How important is excercise to you as a Heart Failure patient?
Before we talk to you about this really important article it is important that you get the go ahead from a clinician before you start any exercise and especially marathon running!!
People with heart failure who are also depressed may benefit from regular, moderate exercise, a new study suggests. Researchers found patients who exercised an hour and a half to two hours per week had slightly lower depression scores, which in turn were tied to a reduced risk of re-hospitalisations and deaths related to heart problems.
Still, the effects of exercise were “modest,” researchers said. “We know that in people who have existing heart disease, including heart failure, that if they have depression on top of it, it tends to make matters worse,” said Kenneth Freedland, a psychiatrist from Washington University School of Medicine in St.
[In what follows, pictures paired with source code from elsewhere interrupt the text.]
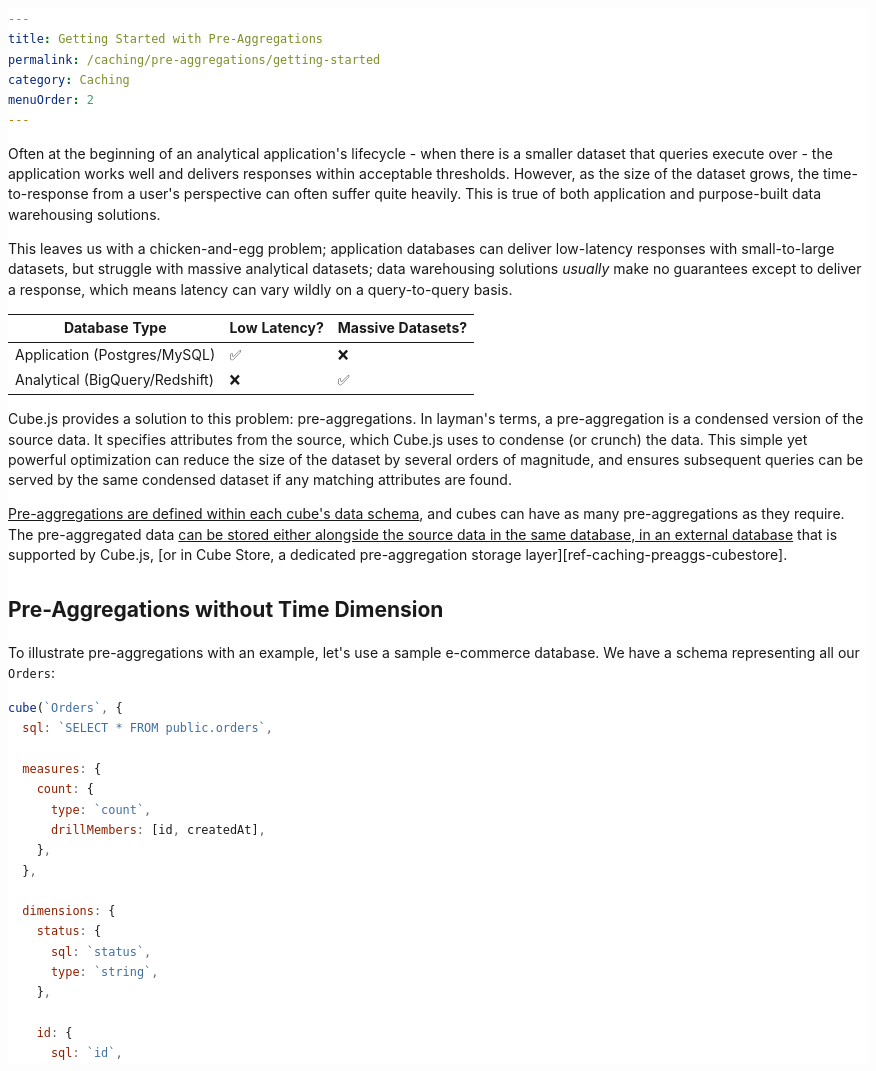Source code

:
 ```yaml
---
title: Getting Started with Pre-Aggregations
permalink: /caching/pre-aggregations/getting-started
category: Caching
menuOrder: 2
---
```


Often at the beginning of an analytical application's lifecycle - when there is
a smaller dataset that queries execute over - the application works well and
delivers responses within acceptable thresholds. However, as the size of the
dataset grows, the time-to-response from a user's perspective can often suffer
quite heavily. This is true of both application and purpose-built data
warehousing solutions.

This leaves us with a chicken-and-egg problem; application databases can deliver
low-latency responses with small-to-large datasets, but struggle with massive
analytical datasets; data warehousing solutions _usually_ make no guarantees
except to deliver a response, which means latency can vary wildly on a
query-to-query basis.

| Database Type                  | Low Latency? | Massive Datasets? |
| ------------------------------ | ------------ | ----------------- |
| Application (Postgres/MySQL)   | ✅           | ❌                |
| Analytical (BigQuery/Redshift) | ❌           | ✅                |

Cube.js provides a solution to this problem: pre-aggregations. In layman's
terms, a pre-aggregation is a condensed version of the source data. It specifies
attributes from the source, which Cube.js uses to condense (or crunch) the data.
This simple yet powerful optimization can reduce the size of the dataset by
several orders of magnitude, and ensures subsequent queries can be served by the
same condensed dataset if any matching attributes are found.

[Pre-aggregations are defined within each cube's data
schema][ref-schema-preaggs], and cubes can have as many pre-aggregations as they
require. The pre-aggregated data [can be stored either alongside the source data
in the same database, in an external database][ref-schema-preaggs-extvsint] that
is supported by Cube.js, [or in Cube Store, a dedicated pre-aggregation storage
layer][ref-caching-preaggs-cubestore].

## Pre-Aggregations without Time Dimension

To illustrate pre-aggregations with an example, let's use a sample e-commerce
database. We have a schema representing all our `Orders`:

```javascript
cube(`Orders`, {
  sql: `SELECT * FROM public.orders`,

  measures: {
    count: {
      type: `count`,
      drillMembers: [id, createdAt],
    },
  },

  dimensions: {
    status: {
      sql: `status`,
      type: `string`,
    },

    id: {
      sql: `id`,
```

[ref-schema-preaggs-examples]: /pre-aggregations#rollup-rollup-examples
[ref-schema-joins]: /joins
[ref-caching-preaggs-refresh]: /caching/using-pre-aggregations#refresh-strategy
[ref-schema-preaggs]: /pre-aggregations
[ref-schema-preaggs-extvsint]: /pre-aggregations#external-vs-internal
Louis who wasn’t involved in the new study.
“Exercise seems to be helpful, but by itself, it’s probably not a sufficient treatment for clinical depression in somebody with heart failure,” Still, Freeland added, “anything that can make a dent in (depression) is a good thing.”
The new findings are based on a secondary analysis of a study looking at the effects of exercise on long-term health risks in people with heart failure, which occurs when the heart can’t pump enough blood to the rest of the body.
Close to six million people in the U.S. and 1 million people in the UK have heart failure. Moderate exercise is generally considered safe in people with heart failure, as long as they have been first cleared by their doctor.
In 2003 through 2007, researchers randomly assigned 2,300 people with heart failure to a supervised and at-home exercise program or to their usual treatment. They asked participants about depression symptoms at the start of the study and tracked both those symptoms and hospitalizations and deaths over time.
Participants in the exercise group had three 30-minute workout sessions per week for three months, then were given a treadmill or stationary bike to continue exercising at home for another nine months.
About 28% of patients were clinically depressed at the start of the study, based on a questionnaire covering 21 different symptoms. Depression scores in general — and especially in people with a depression diagnosis — tended to drop with exercise. But the disparity between exercisers and non-exercisers was small, equal to participants scoring similarly on 20 out of 21 symptoms and exercisers getting a “mild” score on one symptom where the usual care group got a “moderate” or “severe” score.
“Most of the patients were not depressed,” said lead researcher James Blumenthal, a clinical psychologist at Duke University Medical Center in Durham. “To go from being not depressed to a little bit more not depressed may not be that clinically meaningful.”